→ **What the task asks**: Check every line below, and copy those that include "within".

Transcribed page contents
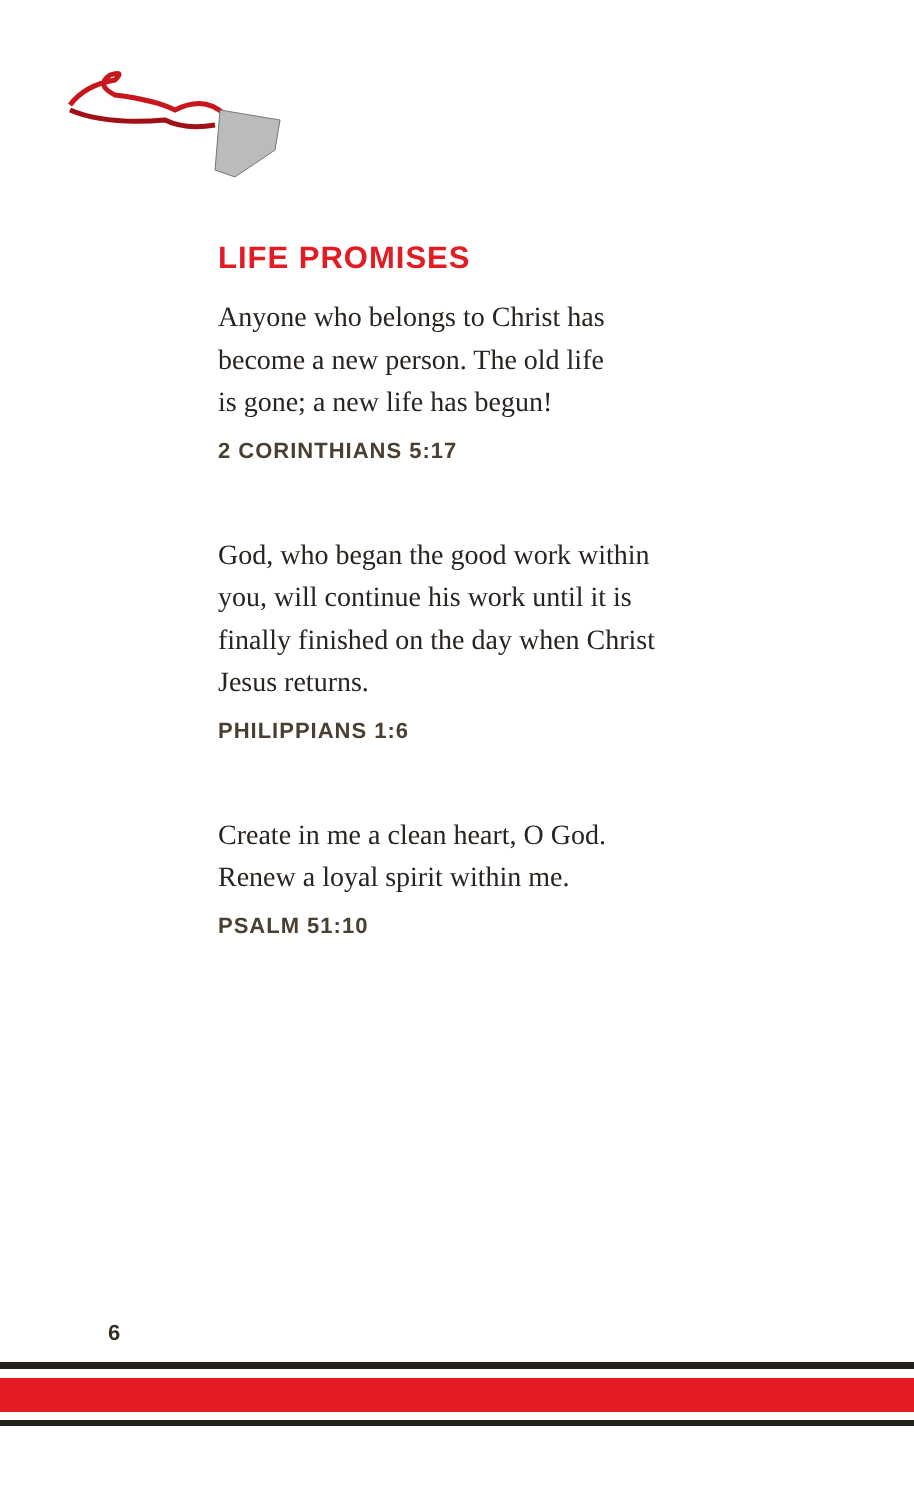LIFE PROMISES
Anyone who belongs to Christ has
become a new person. The old life
is gone; a new life has begun!
2 CORINTHIANS 5:17
God, who began the good work within
you, will continue his work until it is
finally finished on the day when Christ
Jesus returns.
PHILIPPIANS 1:6
Create in me a clean heart, O God.
Renew a loyal spirit within me.
PSALM 51:10
6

→ **Solution to this exercise**:
God, who began the good work within
Renew a loyal spirit within me.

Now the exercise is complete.